Other than just roaming around the necropolis, and exploring the various tombs and mosques, there were a few places on my list that I definately wanted to see:
a/ Mosque of Sultan Qait Bay
b/ Khankah of Sultan Farag Ibn Barquq
c/ Khankah of Sultan Al-Ashraf Barsbay
d/ Mausoleum of Ahmed Hassanein Pasha
e/ Tomb of Emir Sulayman
Unfortunately, I only managed to see two - that of Sultan Qait Bay and Sultan. Will have to go back for the other three another day!
Mosque of Sultan Qait Bay
Perhaps, one of the most beautiful mosque/ tomb in the City of the Dead is the mosque of Sultan Qait Bay. In fact I remember it being described as the "jewel in the crown" for the mausoleums in the Cities of the Dead.
Purchased for a princely sum of fifty dinar, Sultan Qait Bay was a Mamluk slave who worked his way up through the ranks to become commander-in-chief of the army, and ultimately sultan.
He fought sixteen military campaigns, but is best remembered for the spectacular buildings he left. His buildings graced Mecca, Medina, Jerusalem, Damascus, and every quarter of Cairo. Out of more than 60 constructions and renovations he sponsored in Egypt, Syria, Palestine and Mecca, his most famous is the Qait Bay Citadel in Alexandria
When you walk inside the mosque, you understand why someone had referred it to as the "jewel in the crown". It is indeed beautiful albiet small.
I had asked one of the caretakers to take a photograph of mine, and, after that I was surprised to find a policeman / guard following me around, muttering in Arabic and wildly gesturing towards my camera. For a moment I thought that perhaps it was not permitted to take photographs, so rather hesitatingly I asked "mish mumkin (not possible)?" He gestured no and once again at the camera. Then when I was reviewing the photos, it struck me! The man had happily sneaked in behind me while the snap had been clicked and wanted to see his photograph! There you can see him, pose et all!

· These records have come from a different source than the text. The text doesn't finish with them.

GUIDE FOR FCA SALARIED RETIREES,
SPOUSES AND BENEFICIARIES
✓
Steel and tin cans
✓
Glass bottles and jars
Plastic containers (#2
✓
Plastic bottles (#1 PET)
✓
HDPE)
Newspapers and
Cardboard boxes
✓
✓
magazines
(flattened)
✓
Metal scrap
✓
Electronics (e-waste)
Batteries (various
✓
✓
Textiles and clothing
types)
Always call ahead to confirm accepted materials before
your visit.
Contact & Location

The ceiling is decorated beautifully with the traditional Islamic design tools - calligraphy, geometric patterns and arabesque designs. You can see the shape of the star worked in the ceiling pattern (below). The star, I understand is quite prominently used in Islamic art as a symbol of guidance often mentioned in the Quran.
During the afternoons, when the sun rays filter in through these windows, they cast the coloured shadow of these windows on the floor and the walls giving the impression of the stone smoldering in the aftermath of a raging fire!
Of course, you see this mosque every single day, but might find it difficult to recognise it. Where have you seen it? Well, on the LE 1 note that you handle every single day!
The reality is far more beautiful and the picture on the LE 1 note does not do the mosque justice. Go see it!